Pianist Matthew Brady was a featured performer in this spring's "Meet the Virtuoso" series at the Y School of Music in New York City. Brady is associate conductor and pianist for the Brooklyn Youth Chorus, and he is a member of the piano faculty at the 92nd Street Y School of Music, as well as at the Brooklyn Friends School. He also is the music director for summer sessions at The American School in Lugano, Switzerland. He spent his third summer at the school this year.

'97

David Rogers (PhD) (see '89). . . . Lisa Tarantino is pursuing a popular-music recording deal with New York City-based record labels.
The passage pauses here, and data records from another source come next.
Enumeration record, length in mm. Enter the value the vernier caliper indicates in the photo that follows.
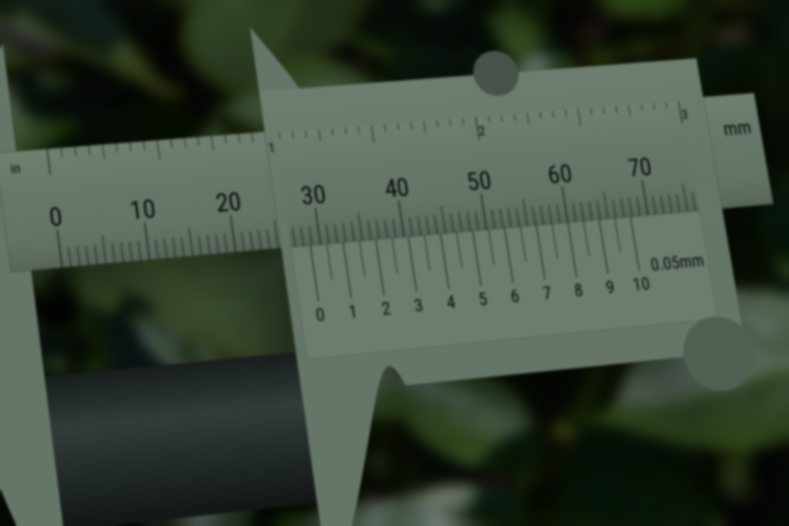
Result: 28.8 mm
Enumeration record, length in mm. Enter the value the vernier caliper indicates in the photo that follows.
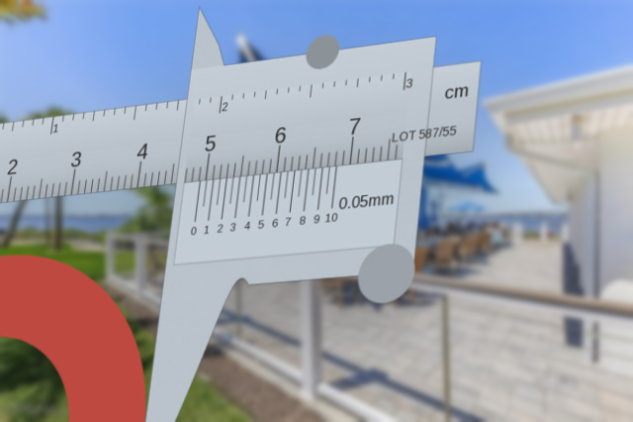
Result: 49.2 mm
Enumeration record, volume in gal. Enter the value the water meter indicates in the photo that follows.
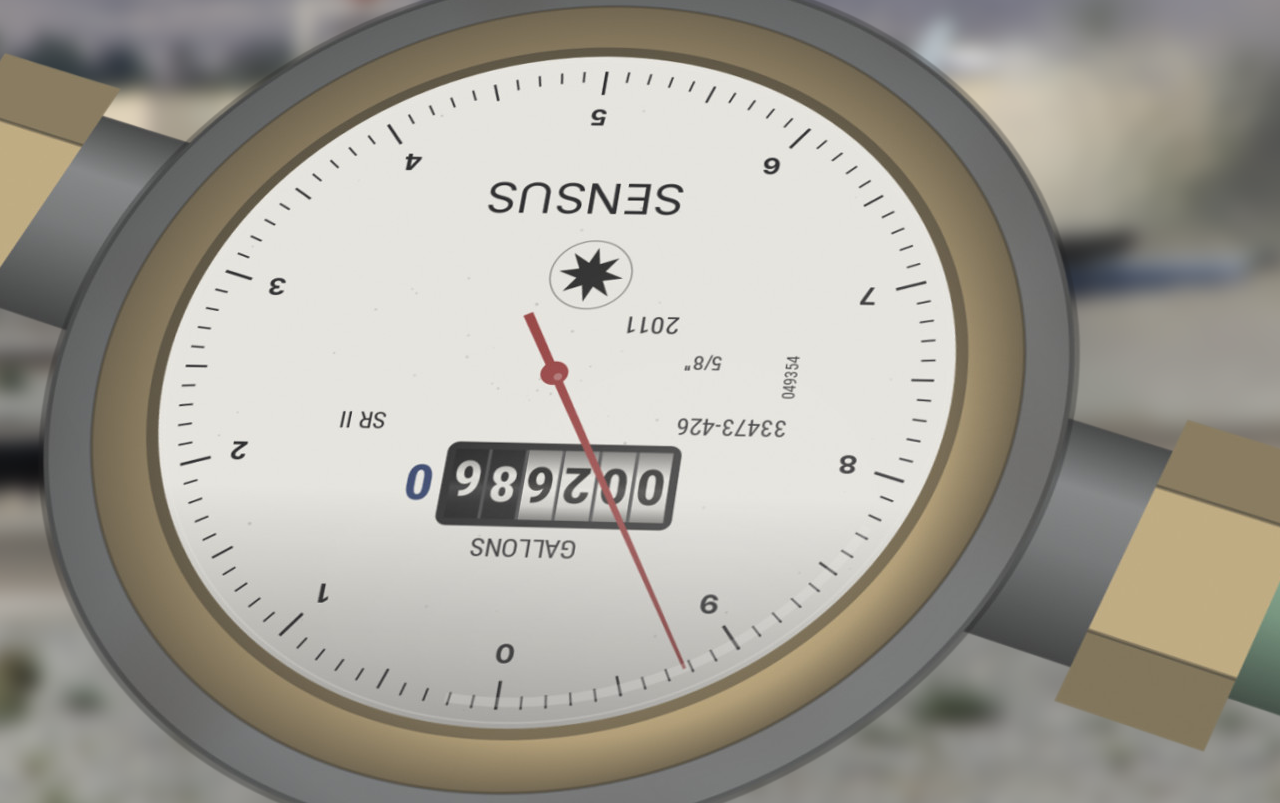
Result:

A classically trained vocalist who splits her time between New York City and the Rochester suburb of Brighton, Tarantino has hired Rochester firm Chatham Communications Corp. to represent her in her musical goals, according to a profile in the Rochester Democrat and Chronicle.

'98

Derrick Parker was part of the cast of the Opera Theatre of St. Louis's production of Scott Joplin's Treemonisha this spring. Interviewed by the St. Louis Post-Dispatch about what it is like to be an African-American classical singer today, Parker is quoted as saying: "God's given me something special, and it's just my duty to do something with it."